A jogger by the river, a banker in the office. Frank Fang is one of the tens of thousands of financial professionals in Shanghai's Lujiazui, also known as the "Wall Street" of China. Now a senior executive at HSBC China, Frank has come a long way from his first encounter with a foreign bank in the Chinese mainland. That was nearly 3 decades ago, in 1991.
FRANK FANG, EVP & HEAD OF COMMERCIAL BANKING HSBC BANK (CHINA) CO LTD. "That was the first year HSBC launched a recruitment program in China. I was young and curious about everything. The entire banking industry was so alien to me. The only experience I had was putting money in the bank and withdrawing. Three years of training programs, I was assigned back to China and my first position was IT manager. It was pretty challenging. I thought to myself, if I loved IT I would've joined IBM, not HSBC. So every day was a learning experience for us. What I did was to bring HSBC standard banking system into China. I was pretty confident after that job because I can build a bank by myself."
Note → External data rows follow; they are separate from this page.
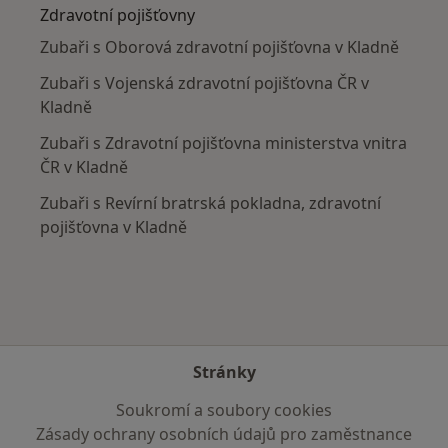
Zdravotní pojišťovny
Zubaři s Oborová zdravotní pojišťovna v Kladně
Zubaři s Vojenská zdravotní pojišťovna ČR v
Kladně
Zubaři s Zdravotní pojišťovna ministerstva vnitra
ČR v Kladně
Zubaři s Revírní bratrská pokladna, zdravotní
pojišťovna v Kladně
Stránky
Soukromí a soubory cookies
Zásady ochrany osobních údajů pro zaměstnance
HSBC may have been a whole new playing field for Frank, but China was never alien to the bank, as a matter of fact, it was home. The Hong Kong and Shanghai Banking Corporation started out in 1865 with a clear and simple aim, to support trade along the Chinese coast. Over the years, trade became so much more extensive and varied, HSBC grew with the market and trade finance became its mainstay. Throughout the 1920s, the SH office anchored HSBC's position as a dominant foreign bank in China. The bronze lions used to guard the SH office in the 1920s were so popular that the bank decided to keep it as a tradition. China's first steps at the end of the 1970s to reform and open up its economy provided new opportunities for foreign banks. In 1984, HSBC became the first international bank to be granted a banking license in the Chinese mainland since the founding of the PRC.